### TASK TO COMPLETE
Reproduce the entries from their beginning up to and including the line with "Luận giải Quẻ". Leave the pictures out.

### DATASET RECORDS

══════════

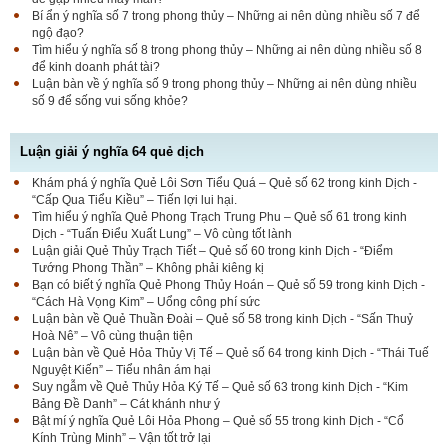
Bí ẩn ý nghĩa số 7 trong phong thủy – Những ai nên dùng nhiều số 7 để
ngộ đạo?
Tìm hiểu ý nghĩa số 8 trong phong thủy – Những ai nên dùng nhiều số 8
để kinh doanh phát tài?
Luận bàn về ý nghĩa số 9 trong phong thủy – Những ai nên dùng nhiều
số 9 để sống vui sống khỏe?
Luận giải ý nghĩa 64 quẻ dịch
Khám phá ý nghĩa Quẻ Lôi Sơn Tiểu Quá – Quẻ số 62 trong kinh Dịch -
“Cấp Qua Tiểu Kiều” – Tiến lợi lui hại.
Tìm hiểu ý nghĩa Quẻ Phong Trạch Trung Phu – Quẻ số 61 trong kinh
Dịch - “Tuấn Điểu Xuất Lung” – Vô cùng tốt lành
Luận giải Quẻ Thủy Trạch Tiết – Quẻ số 60 trong kinh Dịch - “Điểm
Tướng Phong Thần” – Không phải kiêng kị
Bạn có biết ý nghĩa Quẻ Phong Thủy Hoán – Quẻ số 59 trong kinh Dịch -
“Cách Hà Vọng Kim” – Uổng công phí sức
Luận bàn về Quẻ Thuần Đoài – Quẻ số 58 trong kinh Dịch - “Sấn Thuỷ
Hoà Nê” – Vô cùng thuận tiện
Luận bàn về Quẻ Hỏa Thủy Vị Tế – Quẻ số 64 trong kinh Dịch - “Thái Tuế
Nguyệt Kiến” – Tiểu nhân ám hại
Suy ngẫm về Quẻ Thủy Hỏa Ký Tế – Quẻ số 63 trong kinh Dịch - “Kim
Bảng Đề Danh” – Cát khánh như ý
Bật mí ý nghĩa Quẻ Lôi Hỏa Phong – Quẻ số 55 trong kinh Dịch - “Cổ
Kính Trùng Minh” – Vận tốt trở lại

══════════

### RESPONSE
Bí ẩn ý nghĩa số 7 trong phong thủy – Những ai nên dùng nhiều số 7 để
ngộ đạo?
Tìm hiểu ý nghĩa số 8 trong phong thủy – Những ai nên dùng nhiều số 8
để kinh doanh phát tài?
Luận bàn về ý nghĩa số 9 trong phong thủy – Những ai nên dùng nhiều
số 9 để sống vui sống khỏe?
Luận giải ý nghĩa 64 quẻ dịch
Khám phá ý nghĩa Quẻ Lôi Sơn Tiểu Quá – Quẻ số 62 trong kinh Dịch -
“Cấp Qua Tiểu Kiều” – Tiến lợi lui hại.
Tìm hiểu ý nghĩa Quẻ Phong Trạch Trung Phu – Quẻ số 61 trong kinh
Dịch - “Tuấn Điểu Xuất Lung” – Vô cùng tốt lành
Luận giải Quẻ Thủy Trạch Tiết – Quẻ số 60 trong kinh Dịch - “Điểm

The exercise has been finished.